In America, amyotrophic lateral sclerosis (ALS) is often referred to as Lou Gehrig’s disease, after the famous baseball player who in 1939 retired because of the disease.¹ ALS is also known as Charcot’s disease (vide infra); but many famous neurologists figure in its history.

GBA Duchenne (1806–1875) described a case of the related progressive muscular atrophy (PMA) in 1849, but delayed publishing until 1861.² Aran published the case³ and acknowledged:

“I owe a thousand thanks to my friend Duchenne de Boulogne who freely put at my disposal all his material . . .”

Luys reported in 1860, the underlying anterior horn cell degeneration; and in the same year Duchenne reported progressive bulbar palsy as “glosso-labial-laryngeal paralysis”.⁴ Not until 1883 did Dejerine connect the disorder with ALS.⁵

Charcot’s major account in 1865, presented to the Société Médicale des Hôpitaux de Paris, was a woman initially diagnosed as an hysteric who had developed progressive weakness, and increased muscle tone, with contractures of all four limbs. At autopsy, he found no anterior horn cell disease, but he clearly identified lateral column degeneration and sclerosis in the cord⁶:

“On careful examination of the surface of the spinal cord, on both sides in the lateral areas, there are two brownish-grey streak marks produced by sclerotic changes. These greyish bands begin outside the line of insertion of the posterior roots and their anterior border approaches, but do not include, the entrance area of the anterior roots. They are visible throughout the thoracic region and continue though greatly thinning out, up to the widening point of the cervical cord. Below, they are barely visible in the thoraco-lumbar region. Transverse sections taken at different levels allow one to see that the lateral columns have in their most superficial and posterior regions, a grey, semitransparent appearance, rather gelatinous …. At no point does the diseased tissue penetrate the gray matter which remains unaffected.”

In later cases, he found histological changes in both lateral columns and anterior spinal nerve roots which enabled him to identify both the upper and lower motor neurone motor pathways. He summarised the clinical accompaniments⁷:

‘’Paresis without anaesthesia, of the upper extremities, accompanied by rapid emaciation of the muscular masses and often preceded by numbness and formication. Spasmodic rigidity seizes, at a given period, on the paralysed and wasted muscles and determines permanent deformations by contracture. The lower extremities are invaded in their turn . . . . A third period . . . the appearance of bulbar symptoms”.

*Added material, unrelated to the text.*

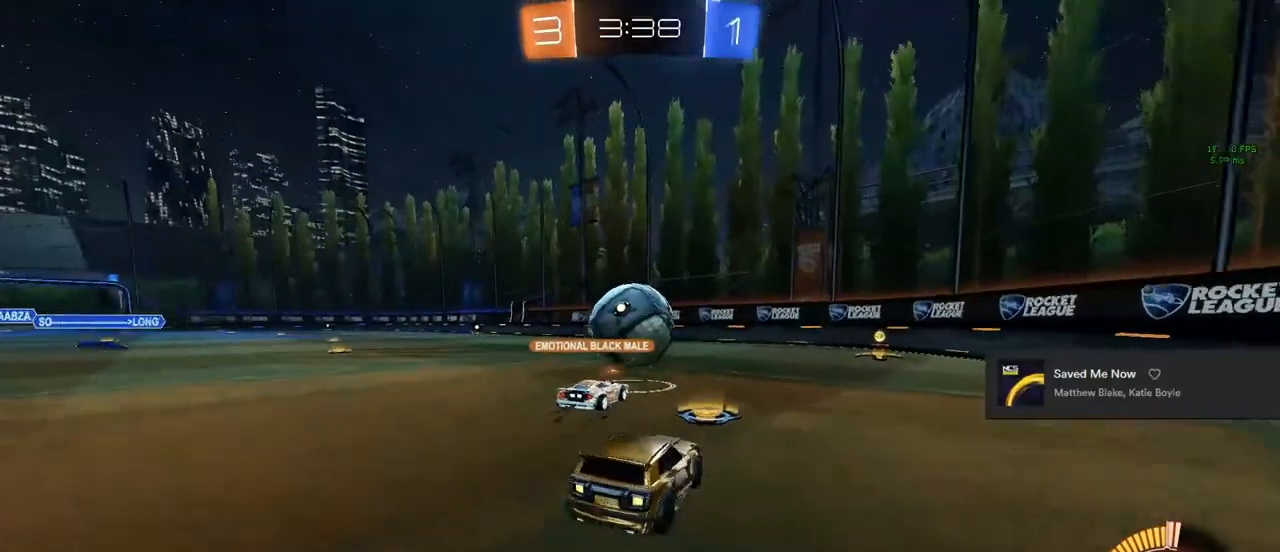
{"buttons": ["R2"], "left_stick": "left", "right_stick": "center", "events": [[67, "R2", "down"], [83, "L2", "up"], [233, "TRIANGLE", "down"], [300, "TRIANGLE", "up"], [383, "TRIANGLE", "down"], [500, "TRIANGLE", "up"]]}
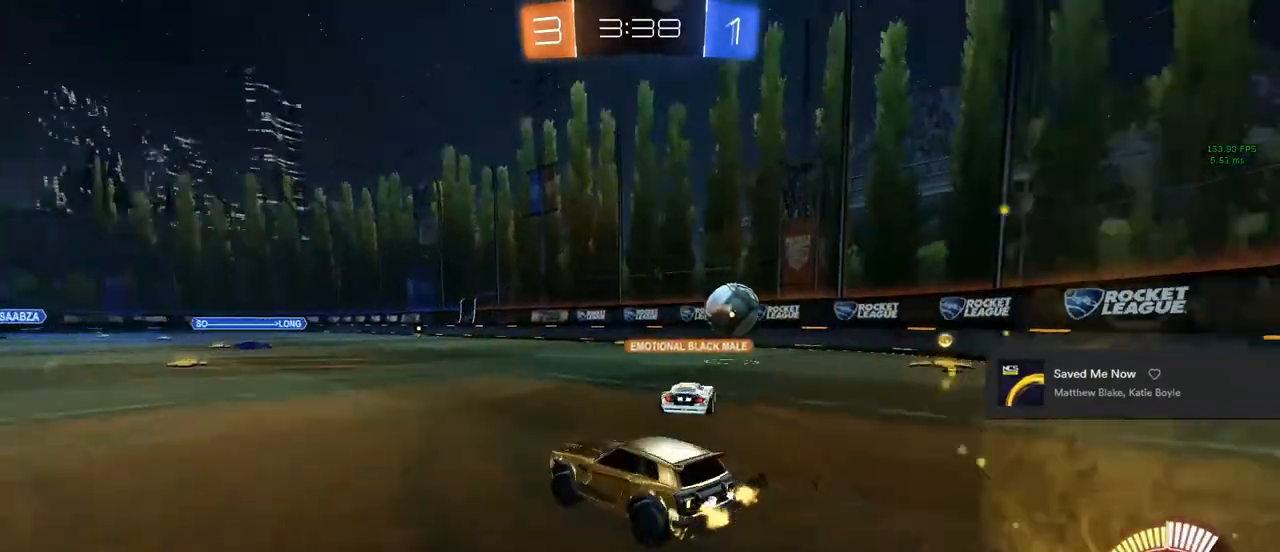
{"buttons": ["R2"], "left_stick": "left", "right_stick": "center", "events": []}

Charcot then demonstrated lesions in the brain stem associated with weakness of the muscles of the face, mouth, and tongue. In 1871–2, his student Albert Gombault (1844–1904) showed symmetrical sclerosis of the lateral columns and of the bulbar pyramids.⁸ In Charcot’s laboratory, Aleksei Yakovlevich Kozhevnikov (1836–1902) importantly showed that the spinal degeneration could be traced to the motor cortex. Charcot commented that many investigators had previously tried without success to correlate a primary lesion of the grey matter of the medulla with the clinical signs known as glosso-labial-laryngeal paralysis.

The term amyotrophic lateral sclerosis was first used in 1874 in Charcot’s two lectures.⁷ A year later Erb reported primary lateral sclerosis—that was to cause continuing nosological confusion. It was Gowers who combined PMA, progressive bulbar palsy, and ALS as “Motor Neurone disease” in 1892; in the US, the customary name is “Combined System disease”.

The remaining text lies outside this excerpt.